## AIM OF THE EXERCISE
Only the pictures are to be omitted; every entry beneath should otherwise be duplicated exactly.

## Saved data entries
==========

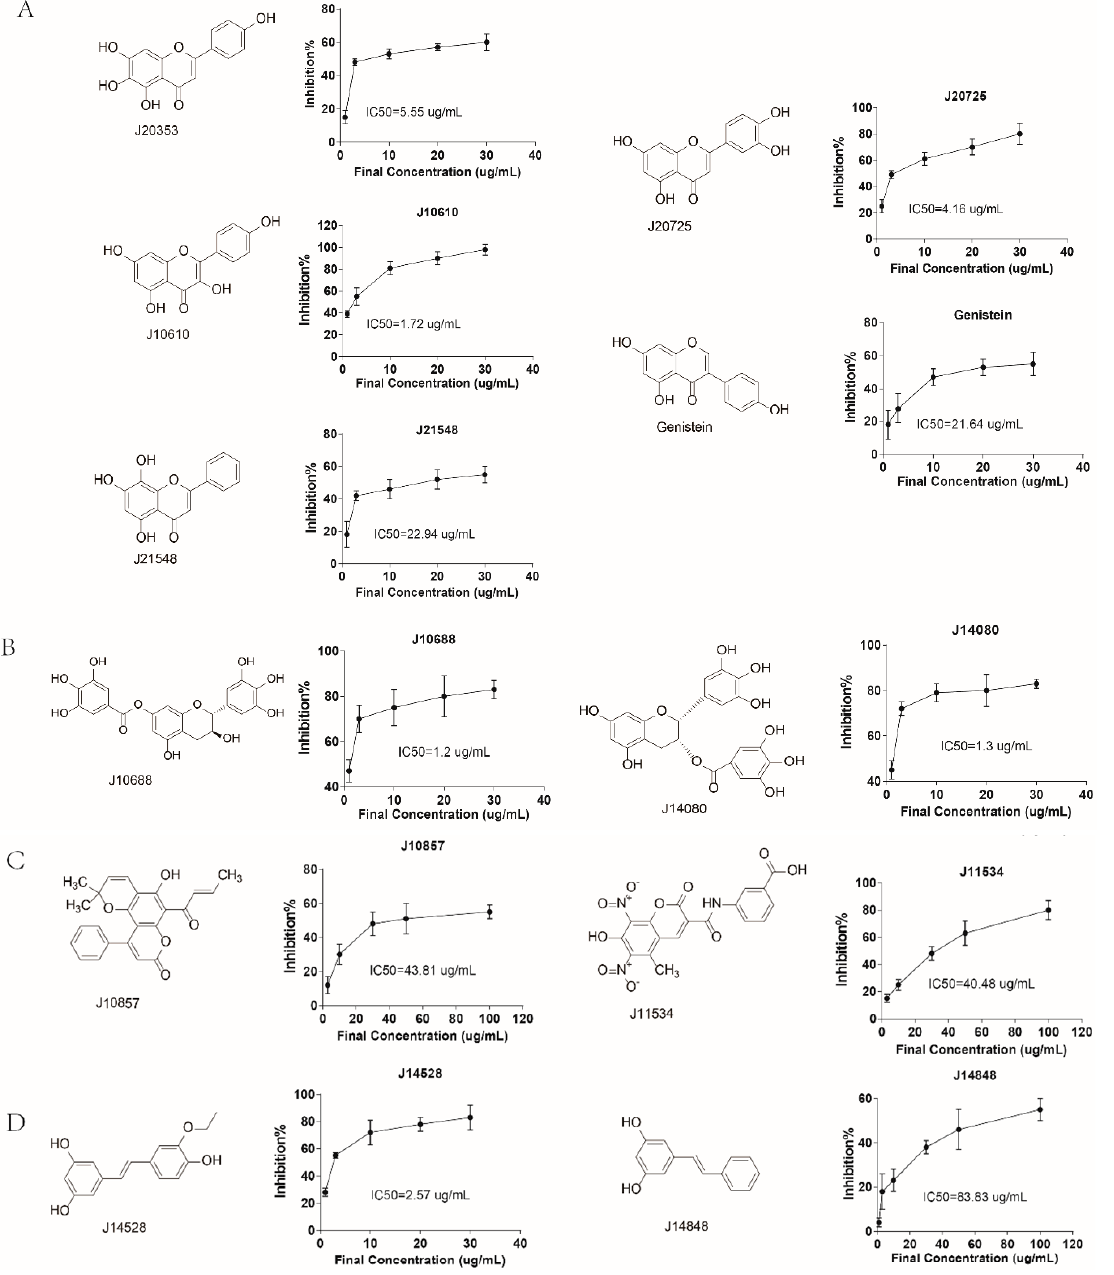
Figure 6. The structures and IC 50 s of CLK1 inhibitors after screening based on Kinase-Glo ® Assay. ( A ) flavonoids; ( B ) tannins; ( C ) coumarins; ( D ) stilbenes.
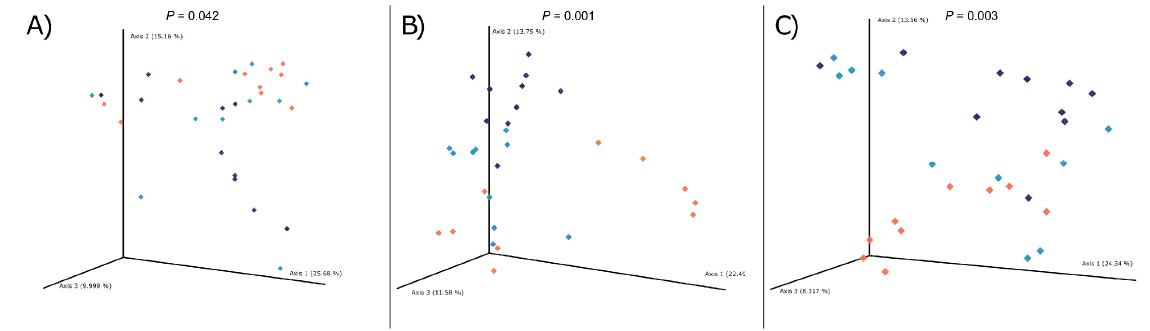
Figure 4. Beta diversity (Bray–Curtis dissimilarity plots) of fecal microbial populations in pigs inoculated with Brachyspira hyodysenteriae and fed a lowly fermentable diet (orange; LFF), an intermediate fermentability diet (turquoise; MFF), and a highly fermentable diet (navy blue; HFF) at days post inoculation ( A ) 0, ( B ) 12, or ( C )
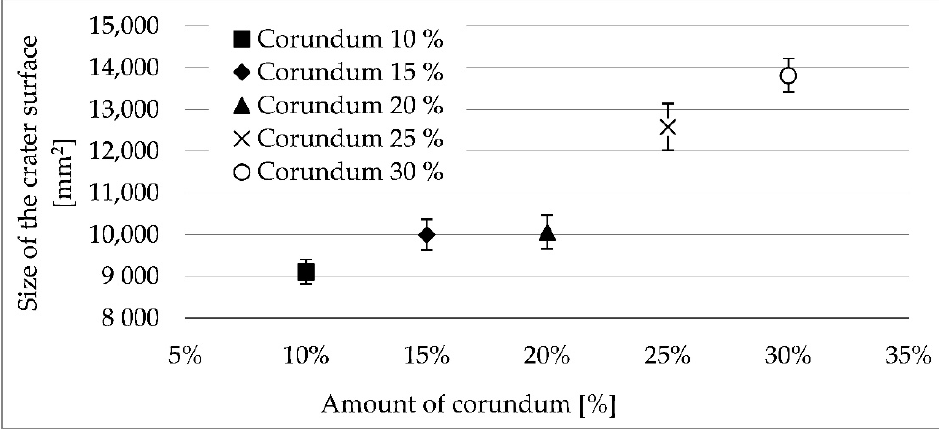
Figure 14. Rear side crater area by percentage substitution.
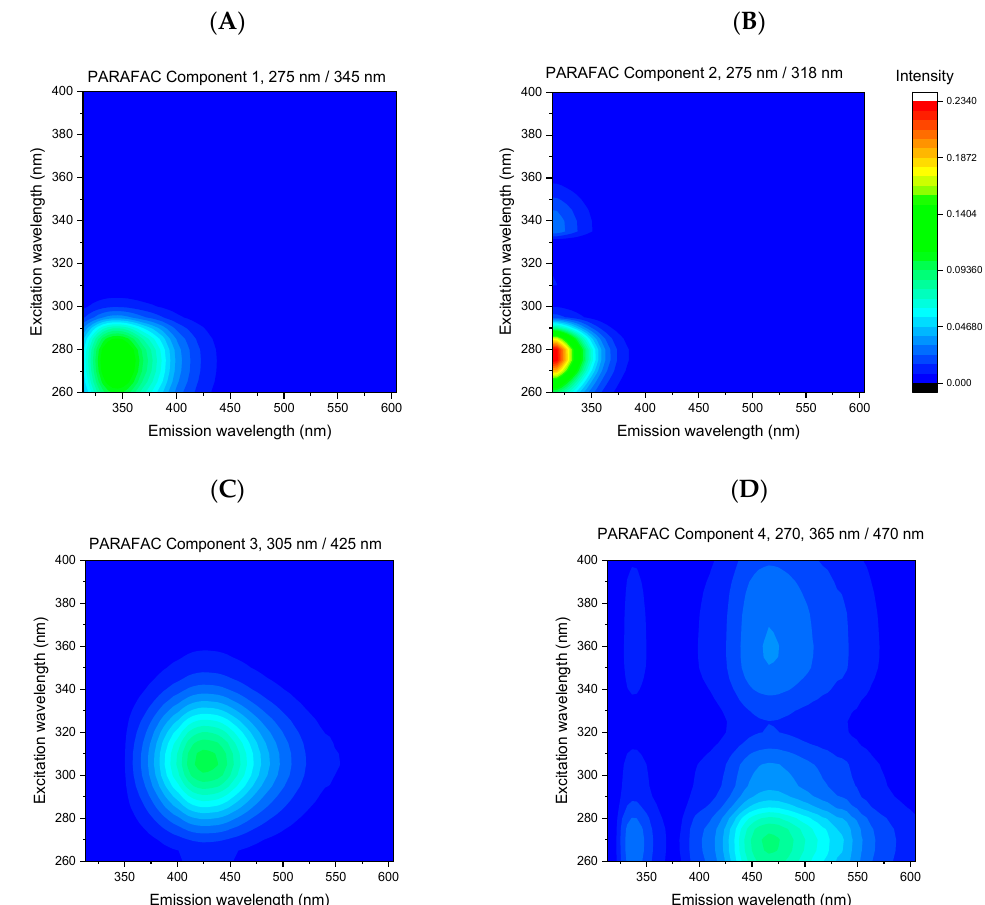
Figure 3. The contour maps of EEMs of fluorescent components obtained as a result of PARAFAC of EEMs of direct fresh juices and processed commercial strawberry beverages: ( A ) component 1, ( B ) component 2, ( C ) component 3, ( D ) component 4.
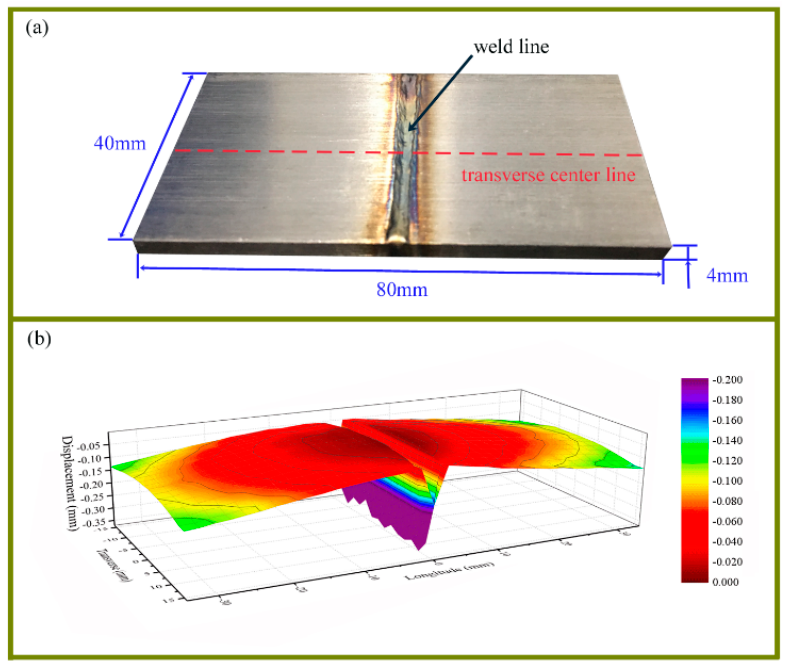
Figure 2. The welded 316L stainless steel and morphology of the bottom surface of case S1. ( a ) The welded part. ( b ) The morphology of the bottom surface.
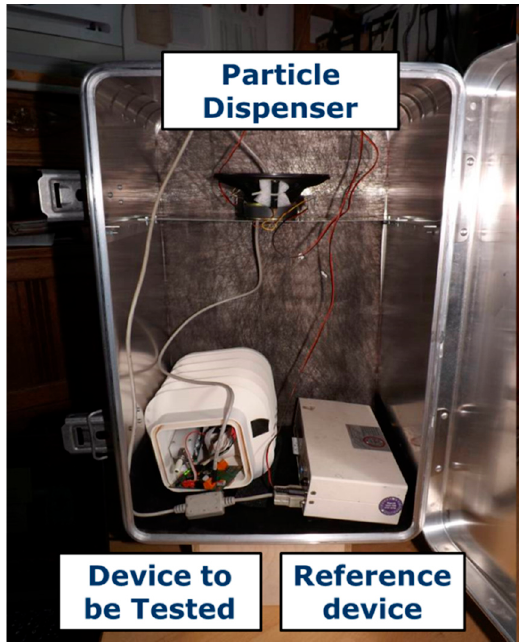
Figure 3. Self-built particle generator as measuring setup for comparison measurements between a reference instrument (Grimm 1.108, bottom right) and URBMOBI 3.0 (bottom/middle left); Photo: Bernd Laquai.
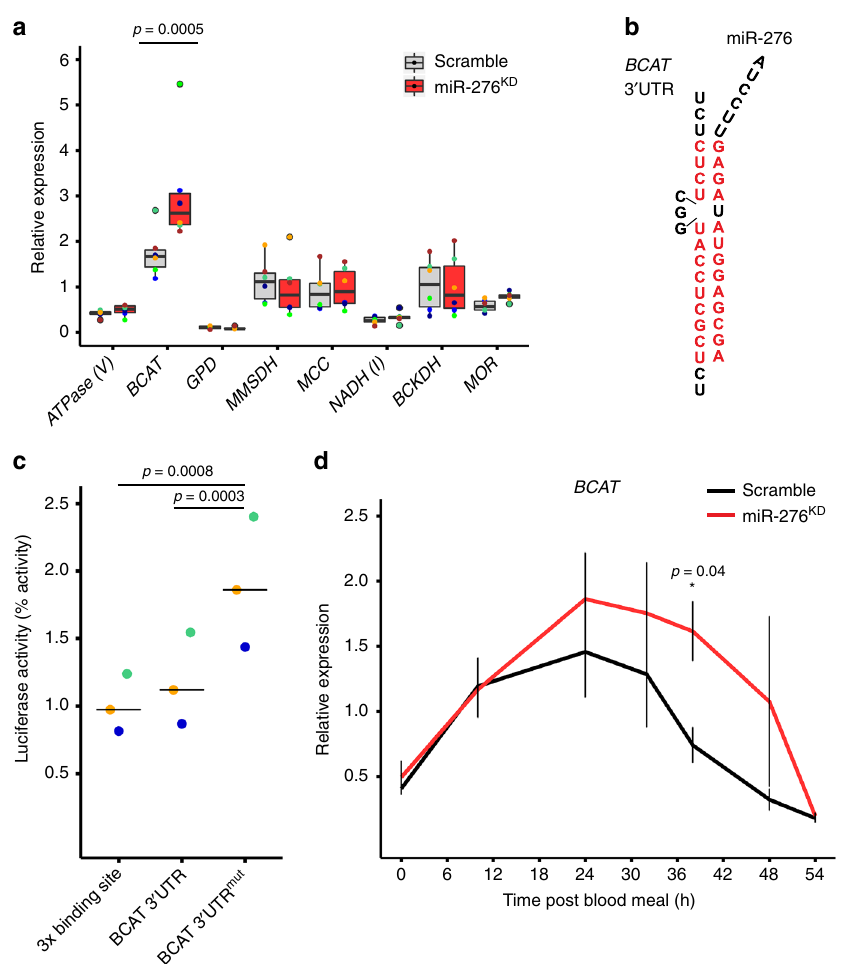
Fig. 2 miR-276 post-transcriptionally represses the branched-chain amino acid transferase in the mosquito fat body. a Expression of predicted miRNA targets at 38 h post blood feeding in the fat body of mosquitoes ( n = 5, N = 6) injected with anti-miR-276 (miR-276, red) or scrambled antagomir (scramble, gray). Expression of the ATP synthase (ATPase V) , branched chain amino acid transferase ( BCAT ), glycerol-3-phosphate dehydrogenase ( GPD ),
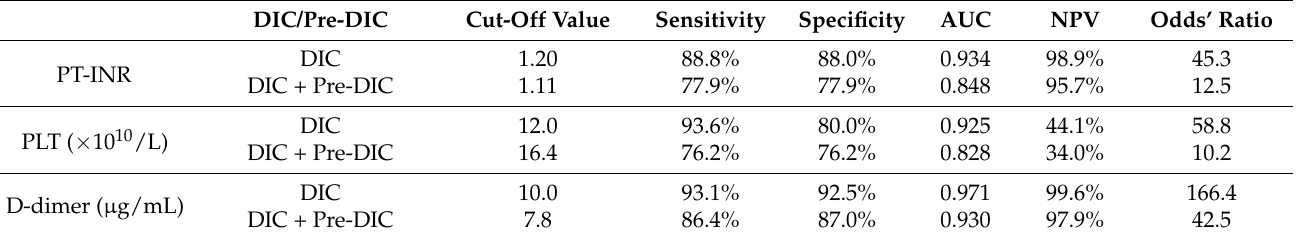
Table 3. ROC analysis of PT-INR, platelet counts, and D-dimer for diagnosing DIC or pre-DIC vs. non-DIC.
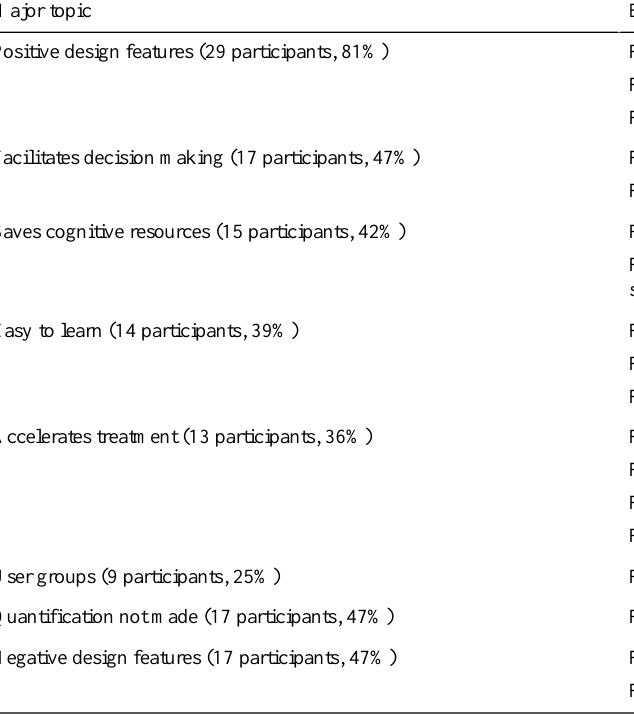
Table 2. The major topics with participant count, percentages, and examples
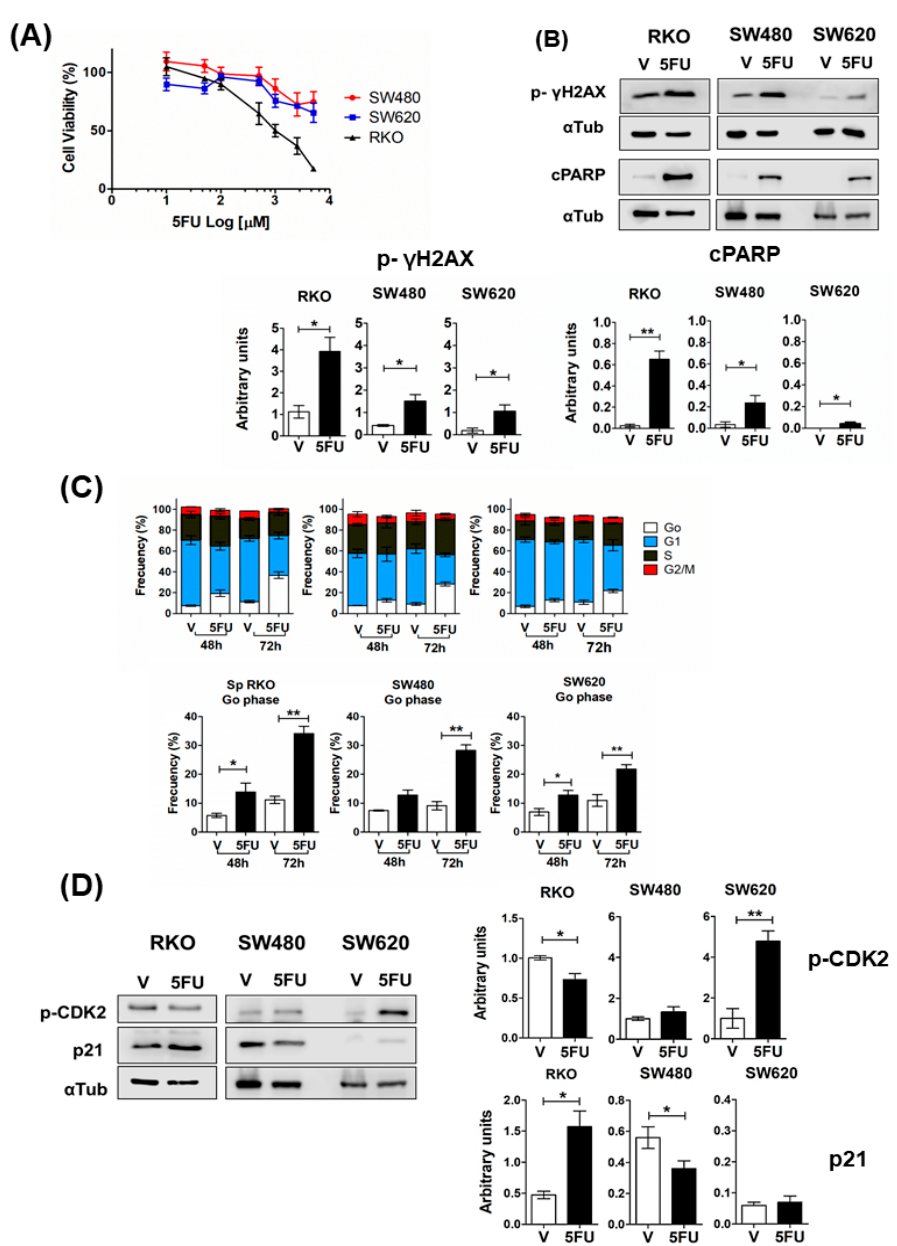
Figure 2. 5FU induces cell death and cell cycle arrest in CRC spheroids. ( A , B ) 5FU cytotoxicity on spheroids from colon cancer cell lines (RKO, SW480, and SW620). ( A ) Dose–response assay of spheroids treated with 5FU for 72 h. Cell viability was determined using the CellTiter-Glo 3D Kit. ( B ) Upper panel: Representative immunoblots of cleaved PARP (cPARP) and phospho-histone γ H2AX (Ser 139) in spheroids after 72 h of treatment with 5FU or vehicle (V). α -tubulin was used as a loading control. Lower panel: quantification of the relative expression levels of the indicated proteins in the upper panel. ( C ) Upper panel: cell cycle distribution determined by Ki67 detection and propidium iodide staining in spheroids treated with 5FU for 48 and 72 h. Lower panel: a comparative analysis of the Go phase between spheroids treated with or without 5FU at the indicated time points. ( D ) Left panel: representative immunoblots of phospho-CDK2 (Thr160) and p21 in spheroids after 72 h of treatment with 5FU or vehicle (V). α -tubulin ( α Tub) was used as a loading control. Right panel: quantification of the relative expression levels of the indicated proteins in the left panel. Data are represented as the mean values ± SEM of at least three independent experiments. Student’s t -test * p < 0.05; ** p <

==========

## ANSWER BOX
Figure 6. The structures and IC 50 s of CLK1 inhibitors after screening based on Kinase-Glo ® Assay. ( A ) flavonoids; ( B ) tannins; ( C ) coumarins; ( D ) stilbenes.
Figure 4. Beta diversity (Bray–Curtis dissimilarity plots) of fecal microbial populations in pigs inoculated with Brachyspira hyodysenteriae and fed a lowly fermentable diet (orange; LFF), an intermediate fermentability diet (turquoise; MFF), and a highly fermentable diet (navy blue; HFF) at days post inoculation ( A ) 0, ( B ) 12, or ( C )
Figure 14. Rear side crater area by percentage substitution.
Figure 3. The contour maps of EEMs of fluorescent components obtained as a result of PARAFAC of EEMs of direct fresh juices and processed commercial strawberry beverages: ( A ) component 1, ( B ) component 2, ( C ) component 3, ( D ) component 4.
Figure 2. The welded 316L stainless steel and morphology of the bottom surface of case S1. ( a ) The welded part. ( b ) The morphology of the bottom surface.
Figure 3. Self-built particle generator as measuring setup for comparison measurements between a reference instrument (Grimm 1.108, bottom right) and URBMOBI 3.0 (bottom/middle left); Photo: Bernd Laquai.
Fig. 2 miR-276 post-transcriptionally represses the branched-chain amino acid transferase in the mosquito fat body. a Expression of predicted miRNA targets at 38 h post blood feeding in the fat body of mosquitoes ( n = 5, N = 6) injected with anti-miR-276 (miR-276, red) or scrambled antagomir (scramble, gray). Expression of the ATP synthase (ATPase V) , branched chain amino acid transferase ( BCAT ), glycerol-3-phosphate dehydrogenase ( GPD ),
Table 3. ROC analysis of PT-INR, platelet counts, and D-dimer for diagnosing DIC or pre-DIC vs. non-DIC.
Table 2. The major topics with participant count, percentages, and examples
Figure 2. 5FU induces cell death and cell cycle arrest in CRC spheroids. ( A , B ) 5FU cytotoxicity on spheroids from colon cancer cell lines (RKO, SW480, and SW620). ( A ) Dose–response assay of spheroids treated with 5FU for 72 h. Cell viability was determined using the CellTiter-Glo 3D Kit. ( B ) Upper panel: Representative immunoblots of cleaved PARP (cPARP) and phospho-histone γ H2AX (Ser 139) in spheroids after 72 h of treatment with 5FU or vehicle (V). α -tubulin was used as a loading control. Lower panel: quantification of the relative expression levels of the indicated proteins in the upper panel. ( C ) Upper panel: cell cycle distribution determined by Ki67 detection and propidium iodide staining in spheroids treated with 5FU for 48 and 72 h. Lower panel: a comparative analysis of the Go phase between spheroids treated with or without 5FU at the indicated time points. ( D ) Left panel: representative immunoblots of phospho-CDK2 (Thr160) and p21 in spheroids after 72 h of treatment with 5FU or vehicle (V). α -tubulin ( α Tub) was used as a loading control. Right panel: quantification of the relative expression levels of the indicated proteins in the left panel. Data are represented as the mean values ± SEM of at least three independent experiments. Student’s t -test * p < 0.05; ** p <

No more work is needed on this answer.